Thomas Sattelberger: „Große Konzerne sind wie Vampire.“

Sie möchten ganz an die Spitze? Ehe Sie abheben, sollten Sie wissen, was Thomas Sattelberger dazu zu sagen hat. Der Ex-Personalvorstand der Deutschen Telekom hat seine Karriere aufgeschrieben – und die Schlüsse, die er daraus gezogen hat. „Ich halte nicht die Klappe“ heißt diese Biografie, und auch im Interview nimmt Sattelberger kein Blatt vor den Mund. Er verrät, wie es auf der Chefetage zugeht, welcher Karrieretraum besser der Wirklichkeit weicht und wie Sie sich zum Architekten oder zur Architektin Ihres Lebensplans machen.

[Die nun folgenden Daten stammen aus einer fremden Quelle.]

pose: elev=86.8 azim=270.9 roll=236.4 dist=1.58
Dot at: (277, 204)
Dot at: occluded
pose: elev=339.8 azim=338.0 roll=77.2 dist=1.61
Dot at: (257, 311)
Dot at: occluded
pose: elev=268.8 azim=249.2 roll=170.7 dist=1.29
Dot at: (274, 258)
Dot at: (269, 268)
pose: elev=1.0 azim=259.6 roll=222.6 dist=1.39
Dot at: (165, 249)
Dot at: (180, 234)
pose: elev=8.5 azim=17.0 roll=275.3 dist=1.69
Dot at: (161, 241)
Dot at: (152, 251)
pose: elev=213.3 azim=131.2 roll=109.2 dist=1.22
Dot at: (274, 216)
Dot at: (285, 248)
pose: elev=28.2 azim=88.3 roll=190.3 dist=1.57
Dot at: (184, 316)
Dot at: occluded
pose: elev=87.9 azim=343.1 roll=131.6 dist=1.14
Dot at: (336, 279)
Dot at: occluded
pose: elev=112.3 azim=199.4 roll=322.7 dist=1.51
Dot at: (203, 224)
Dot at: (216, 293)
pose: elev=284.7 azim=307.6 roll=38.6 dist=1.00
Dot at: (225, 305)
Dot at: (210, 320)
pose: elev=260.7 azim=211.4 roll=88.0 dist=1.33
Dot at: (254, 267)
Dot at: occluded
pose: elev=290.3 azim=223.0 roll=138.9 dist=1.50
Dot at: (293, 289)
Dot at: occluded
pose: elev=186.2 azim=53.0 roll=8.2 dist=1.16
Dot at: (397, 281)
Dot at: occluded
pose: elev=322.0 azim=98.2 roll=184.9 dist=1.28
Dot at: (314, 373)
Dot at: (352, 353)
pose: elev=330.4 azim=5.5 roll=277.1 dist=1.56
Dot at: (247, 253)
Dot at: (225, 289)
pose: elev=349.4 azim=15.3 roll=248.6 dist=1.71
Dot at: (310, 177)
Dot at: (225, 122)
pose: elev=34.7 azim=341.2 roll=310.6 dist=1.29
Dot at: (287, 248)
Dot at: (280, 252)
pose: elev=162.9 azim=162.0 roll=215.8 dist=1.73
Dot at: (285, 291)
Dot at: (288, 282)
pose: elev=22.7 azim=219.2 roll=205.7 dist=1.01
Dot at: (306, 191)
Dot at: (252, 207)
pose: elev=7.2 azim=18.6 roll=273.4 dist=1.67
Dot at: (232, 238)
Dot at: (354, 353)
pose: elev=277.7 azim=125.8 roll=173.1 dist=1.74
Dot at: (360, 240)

Herr Sattelberger, wir sind auf Sie gekommen, als Sie auf Twitter schrieben: „Als Dax-Vorstand sind Sie ein fast absolutistischer Herrscher.“ Was heißt das?
Biografie: "Ich halte nicht die Klappe.", erschienen im Murmann-Verlag
Biografie: „Ich halte nicht die Klappe.“, erschienen im Murmann-Verlag

Man unterschätzt häufig, welche Rolle Macht in großen Organisationen spielt. Selbst ein Aufsichtsrat tut sich extrem schwer, den Stil, das Führungsverhalten, die Art der Zusammenarbeit, den Habitus eines Vorstands positiv wertzuschätzen oder negativ zu sanktionieren. Man ist da fast in einem Vakuum, in dem man voll operieren kann – solange die rationalen Ergebnisse funktionieren. Man denkt, Unternehmen seien sachlich-rationale Gebilde, ab und zu gäbe es mal Auseinandersetzungen um Richtungen oder Methodik. Aber dabei vergisst man, dass große Konzerne erstens un-unternehmerische Max Webersche Bürokratien sind, zweitens in der Balance der Immobilität bleiben müssen und drittens über interne Mechanismen die Macht absichern.

Wie muss man sich denn benehmen, wenn man in einem solchen Klima etwas gestalten will?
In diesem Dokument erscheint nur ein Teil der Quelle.